Names shown in italics are only used in the original game, names shown in bold are used in both the original game and its expansions.
Nintoku (仁徳天皇) – 16th Emperor of Japan; reigned 313–399
Sei – Possibly short for Seimu (成務天皇, 13th Emperor of Japan; reigned 131–191), Seinei (清寧天皇, 22nd Emperor of Japan; reigned 480–484) or Seiwa (清和天皇, 56th Emperor of Japan; reigned 858–876)
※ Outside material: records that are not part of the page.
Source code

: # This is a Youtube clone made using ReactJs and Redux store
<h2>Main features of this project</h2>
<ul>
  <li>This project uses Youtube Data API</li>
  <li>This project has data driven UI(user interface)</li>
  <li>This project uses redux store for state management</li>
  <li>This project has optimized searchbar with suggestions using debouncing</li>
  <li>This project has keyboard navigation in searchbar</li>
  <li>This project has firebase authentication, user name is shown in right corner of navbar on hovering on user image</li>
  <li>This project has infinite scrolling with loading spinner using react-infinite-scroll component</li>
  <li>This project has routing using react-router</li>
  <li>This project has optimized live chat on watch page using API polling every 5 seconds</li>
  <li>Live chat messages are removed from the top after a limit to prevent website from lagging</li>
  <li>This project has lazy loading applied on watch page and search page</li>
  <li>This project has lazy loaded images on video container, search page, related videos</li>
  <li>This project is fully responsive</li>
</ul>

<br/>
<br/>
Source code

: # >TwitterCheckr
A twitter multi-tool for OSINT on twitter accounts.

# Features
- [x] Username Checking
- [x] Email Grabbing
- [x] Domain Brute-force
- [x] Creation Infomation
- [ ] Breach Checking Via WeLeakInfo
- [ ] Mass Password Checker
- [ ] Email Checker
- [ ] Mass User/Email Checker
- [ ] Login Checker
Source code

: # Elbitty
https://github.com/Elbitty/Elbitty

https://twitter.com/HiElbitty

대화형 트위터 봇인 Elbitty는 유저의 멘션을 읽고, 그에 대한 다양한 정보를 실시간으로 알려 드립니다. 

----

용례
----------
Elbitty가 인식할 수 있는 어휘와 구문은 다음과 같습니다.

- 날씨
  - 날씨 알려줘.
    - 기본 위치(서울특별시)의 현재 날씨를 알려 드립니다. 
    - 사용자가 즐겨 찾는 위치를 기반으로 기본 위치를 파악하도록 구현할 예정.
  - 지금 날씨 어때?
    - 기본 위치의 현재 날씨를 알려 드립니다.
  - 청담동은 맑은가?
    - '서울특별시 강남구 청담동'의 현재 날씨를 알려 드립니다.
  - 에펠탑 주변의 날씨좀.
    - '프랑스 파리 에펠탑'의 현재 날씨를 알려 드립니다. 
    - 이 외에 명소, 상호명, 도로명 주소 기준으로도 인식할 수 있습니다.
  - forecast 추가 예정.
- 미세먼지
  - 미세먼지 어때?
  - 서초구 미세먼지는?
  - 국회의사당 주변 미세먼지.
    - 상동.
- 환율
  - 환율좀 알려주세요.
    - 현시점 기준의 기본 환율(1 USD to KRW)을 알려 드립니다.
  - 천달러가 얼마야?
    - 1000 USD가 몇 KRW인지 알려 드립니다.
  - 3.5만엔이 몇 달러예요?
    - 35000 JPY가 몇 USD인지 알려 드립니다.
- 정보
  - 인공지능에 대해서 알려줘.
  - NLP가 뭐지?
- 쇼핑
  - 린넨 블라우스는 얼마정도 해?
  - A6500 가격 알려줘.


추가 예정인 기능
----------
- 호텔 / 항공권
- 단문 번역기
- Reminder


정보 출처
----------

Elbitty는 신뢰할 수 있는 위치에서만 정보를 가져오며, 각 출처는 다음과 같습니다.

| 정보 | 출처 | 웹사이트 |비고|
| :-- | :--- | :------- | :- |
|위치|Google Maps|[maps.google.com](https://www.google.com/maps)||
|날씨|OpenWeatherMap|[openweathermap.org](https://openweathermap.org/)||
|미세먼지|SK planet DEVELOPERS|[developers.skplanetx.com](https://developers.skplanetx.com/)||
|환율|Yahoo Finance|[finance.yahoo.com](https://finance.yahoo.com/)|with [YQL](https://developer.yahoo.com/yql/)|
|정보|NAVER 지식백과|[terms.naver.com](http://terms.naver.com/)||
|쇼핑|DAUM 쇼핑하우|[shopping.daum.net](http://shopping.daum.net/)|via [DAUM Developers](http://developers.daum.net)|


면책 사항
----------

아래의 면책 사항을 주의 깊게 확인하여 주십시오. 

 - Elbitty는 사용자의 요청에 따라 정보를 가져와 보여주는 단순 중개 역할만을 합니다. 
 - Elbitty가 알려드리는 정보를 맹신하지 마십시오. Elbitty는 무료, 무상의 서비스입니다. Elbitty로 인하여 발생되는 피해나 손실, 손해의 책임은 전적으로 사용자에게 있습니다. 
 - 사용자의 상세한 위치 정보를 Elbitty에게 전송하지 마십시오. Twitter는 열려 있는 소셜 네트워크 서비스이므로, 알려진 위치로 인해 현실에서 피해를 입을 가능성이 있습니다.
Sei II – Did not exist in Japan
Nintoku II – Did not exist in Japan
Sei III – Did not exist in Japan
Nintoku III – Did not exist in Japan
Sei IV – Did not exist in Japan
Jimmu Tenno (神武天皇) – First (legendary) Emperor of Japan, reigned 660–585 BC
Himiko (卑弥呼) – Queen of Yamataikoku, reigned 189–248
Shotoku Taishi (聖徳太子) – Prince and regent for Empress Suiko; lived 572–622
Kammu (桓武天皇) – 50th Emperor of Japan, reigned 781–806
Jingo (神功皇后/神功天皇) – A Japanese empress consort/regnant, technically the 15th sovereign of Japan; reigned 201–269
Keiko (景行天皇) – 12th Emperor of Japan; reigned 71–130
Temmu (天武天皇) – 40th Emperor of Japan; reigned 672–686
Historical or legendary figures (except Himiko), represented by Yamato AI players, supposedly belong to the Imperial House of Japan, who hailed from southeastern Kyushu, according to Kojiki & Nihon Shoki. Meanwhile, Queen Himiko likely belonged to another dynasty who ruled Yamatai (often identified with Yamato province, now in Nara, Honshu; though other historians proposed that Yamataikoku was located in northern Kyushu instead), which then did not exert its authority over all early Japanese polities: as Sanguozhi mentioned Himiko's conflict against king Himikoko of Kuna, also in southeastern Kyushu; and both the Kojiki and Nihon Shoki avoided mentioning Himiko at all.
A more encompassing civilizational name would have been Wa, the native Japanese first singular person pronoun "I, me", best represented by 我, which is read, meaning-based, as wa (わ/ワ).